- **Assignment**: A single number is the whole answer: the tally of lines in the data below that include the word "listed".

** Records for processing follows **

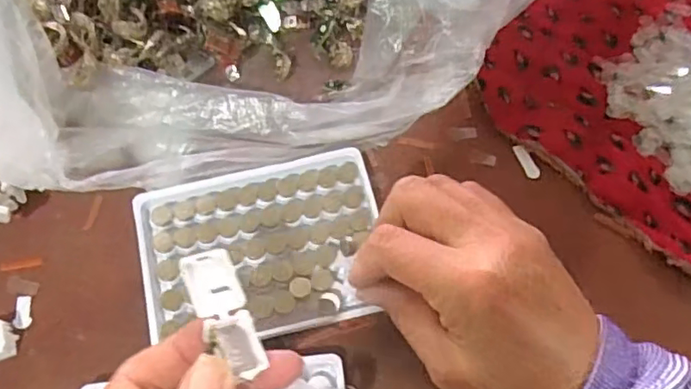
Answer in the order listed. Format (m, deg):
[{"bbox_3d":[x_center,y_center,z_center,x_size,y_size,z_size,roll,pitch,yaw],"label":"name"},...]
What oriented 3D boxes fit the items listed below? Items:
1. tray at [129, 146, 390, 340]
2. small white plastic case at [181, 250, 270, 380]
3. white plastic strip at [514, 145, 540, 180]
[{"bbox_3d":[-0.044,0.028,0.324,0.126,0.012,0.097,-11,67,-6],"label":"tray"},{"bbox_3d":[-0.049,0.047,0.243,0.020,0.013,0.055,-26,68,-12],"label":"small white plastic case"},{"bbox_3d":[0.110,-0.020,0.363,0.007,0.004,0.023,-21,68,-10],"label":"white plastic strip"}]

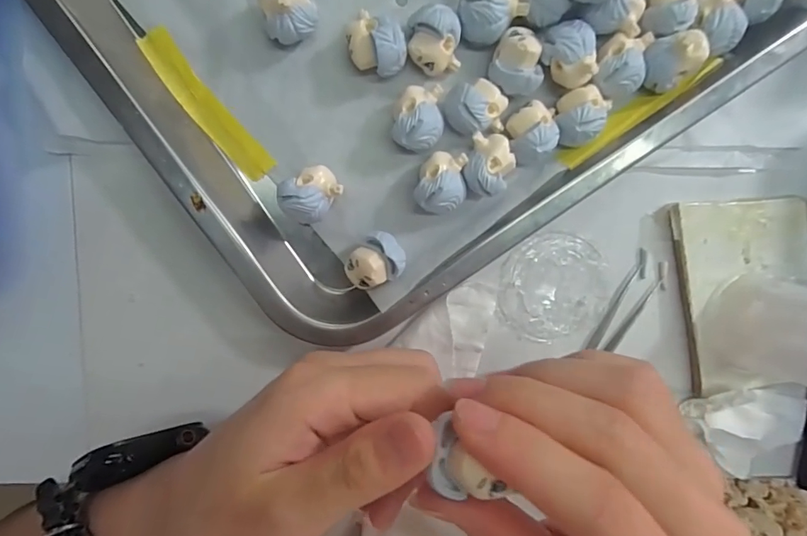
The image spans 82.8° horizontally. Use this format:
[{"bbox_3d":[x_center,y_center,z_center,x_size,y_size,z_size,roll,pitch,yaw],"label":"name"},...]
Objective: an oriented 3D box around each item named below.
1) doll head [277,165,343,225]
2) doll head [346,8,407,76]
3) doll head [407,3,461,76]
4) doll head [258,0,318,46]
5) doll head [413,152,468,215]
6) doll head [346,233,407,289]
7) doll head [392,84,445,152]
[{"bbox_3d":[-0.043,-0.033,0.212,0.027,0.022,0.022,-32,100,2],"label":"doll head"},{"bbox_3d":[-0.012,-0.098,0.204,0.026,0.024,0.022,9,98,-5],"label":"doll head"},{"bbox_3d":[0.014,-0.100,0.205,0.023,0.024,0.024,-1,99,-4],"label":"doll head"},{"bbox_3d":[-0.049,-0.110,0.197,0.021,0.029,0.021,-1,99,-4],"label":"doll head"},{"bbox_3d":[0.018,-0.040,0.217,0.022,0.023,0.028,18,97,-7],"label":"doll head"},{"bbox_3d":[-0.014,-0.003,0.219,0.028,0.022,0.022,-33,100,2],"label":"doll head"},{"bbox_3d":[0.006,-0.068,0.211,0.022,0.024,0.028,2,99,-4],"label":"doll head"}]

** End of Records for processing **
** Records for processing follows **

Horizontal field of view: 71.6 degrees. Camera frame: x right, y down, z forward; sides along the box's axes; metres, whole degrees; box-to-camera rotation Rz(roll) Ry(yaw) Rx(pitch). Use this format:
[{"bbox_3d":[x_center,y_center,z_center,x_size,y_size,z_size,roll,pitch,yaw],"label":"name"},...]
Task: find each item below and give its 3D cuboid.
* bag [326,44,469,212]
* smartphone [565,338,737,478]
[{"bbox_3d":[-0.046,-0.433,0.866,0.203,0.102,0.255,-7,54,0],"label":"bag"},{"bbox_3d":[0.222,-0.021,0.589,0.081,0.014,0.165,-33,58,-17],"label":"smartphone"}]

** End of Records for processing **

- **The answer**: 2